Black Theatre Usa Revised And Expanded Edition, Vol. 2
Title | Black Theatre Usa Revised And Expanded Edition, Vol. 2 PDF eBook |
Author | James V. Hatch |
Publisher | Black Theatre USA |
Total Pages | 944 |
Release | 1996-03 |
Genre | Drama |
ISBN |
This revised and expanded Black Theatre USA broadens its collection to fifty-one outstanding plays, enhancing its status as the most authoritative anthology of African American drama with twenty-two new selections. This collection features plays written between 1935 and 1996.
Black Female Playwrights
Title | Black Female Playwrights PDF eBook |
Author | Kathy A. Perkins |
Publisher | Indiana University Press |
Total Pages | 300 |
Release | 1990-10-22 |
Genre | Social Science |
ISBN | 0253113660 |
"Fine reading and a superb resource." -- Ms. "Highly recommended." -- Library Journal "Perkins has chosen the plays well, and her issue-oriented introduction places the women and their works in a literary and historical context." -- Choice "As well as being centered on the black experience, the plays in Black Female Playwrights are centered on the female experience." -- Voice Literary Supplement "Perkins' anthology is valuable for a number of reasons... Perkins' book (which includes a bibliography of plays and pageants by black women before 1950 as well as a selected bibliography of critical works) is a major help in providing access to [the world of black drama]." -- Theatre Journal The need to acknowledge these works was the impetus behind this volume. Perkins has selected nineteen plays from seven writers who were among the major dramatizers of the black experience during this early period. As forerunners to the activist black theater of the 1950s and 1960s, these plays represent a critical stage in the development of black drama in the United States.
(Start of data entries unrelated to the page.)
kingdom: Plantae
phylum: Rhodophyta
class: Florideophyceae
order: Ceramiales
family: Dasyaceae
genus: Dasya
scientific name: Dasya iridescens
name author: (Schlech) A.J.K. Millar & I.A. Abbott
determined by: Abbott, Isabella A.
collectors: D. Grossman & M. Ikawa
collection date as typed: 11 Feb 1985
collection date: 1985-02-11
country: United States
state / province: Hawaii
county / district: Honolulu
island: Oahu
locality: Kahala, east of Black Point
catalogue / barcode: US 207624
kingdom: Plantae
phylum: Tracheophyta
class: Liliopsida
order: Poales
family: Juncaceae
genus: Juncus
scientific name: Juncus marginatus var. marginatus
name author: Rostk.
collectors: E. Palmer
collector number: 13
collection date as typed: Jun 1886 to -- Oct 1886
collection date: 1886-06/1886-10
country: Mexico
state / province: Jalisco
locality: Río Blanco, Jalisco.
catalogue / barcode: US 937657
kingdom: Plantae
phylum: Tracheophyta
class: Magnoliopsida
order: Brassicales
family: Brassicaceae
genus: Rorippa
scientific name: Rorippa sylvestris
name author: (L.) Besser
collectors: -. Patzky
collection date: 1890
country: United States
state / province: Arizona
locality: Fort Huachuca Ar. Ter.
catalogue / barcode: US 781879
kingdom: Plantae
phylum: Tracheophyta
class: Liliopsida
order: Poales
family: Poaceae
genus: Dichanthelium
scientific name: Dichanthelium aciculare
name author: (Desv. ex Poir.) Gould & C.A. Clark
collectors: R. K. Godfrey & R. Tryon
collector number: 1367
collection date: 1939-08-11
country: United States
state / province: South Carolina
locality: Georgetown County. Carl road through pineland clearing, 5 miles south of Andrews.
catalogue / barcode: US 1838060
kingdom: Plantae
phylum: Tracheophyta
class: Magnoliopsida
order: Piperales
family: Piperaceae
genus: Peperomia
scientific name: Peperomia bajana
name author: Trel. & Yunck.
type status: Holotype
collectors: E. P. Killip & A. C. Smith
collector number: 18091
The Games Black Girls Play
Title | The Games Black Girls Play PDF eBook |
Author | Kyra D. Gaunt |
Publisher | NYU Press |
Total Pages | 239 |
Release | 2006-02-06 |
Genre | Games & Activities |
ISBN | 0814731201 |
Illustrates how black musical styles are incorporated into the earliest games African American girls learn--how, in effect, these games contain the DNA of black music. Drawing on interviews, recordings of handclapping games and cheers, and her own observation and memories of gameplaying, Gaunt argues that black girls' games are connected to long traditions of African and African American musicmaking, and that they teach vital musical and social lessons that are carried into adulthood. - from publisher information.
Black Theater, U.S.A.; Forty-five Plays by Black Americans, 1847-1974
Title | Black Theater, U.S.A.; Forty-five Plays by Black Americans, 1847-1974 PDF eBook |
Author | James Vernon Hatch |
Publisher | |
Total Pages | 930 |
Release | 1974 |
Genre | Drama |
ISBN |
Various themes and styles are represented in this anthology of comic and tragic works by Black American playwrights.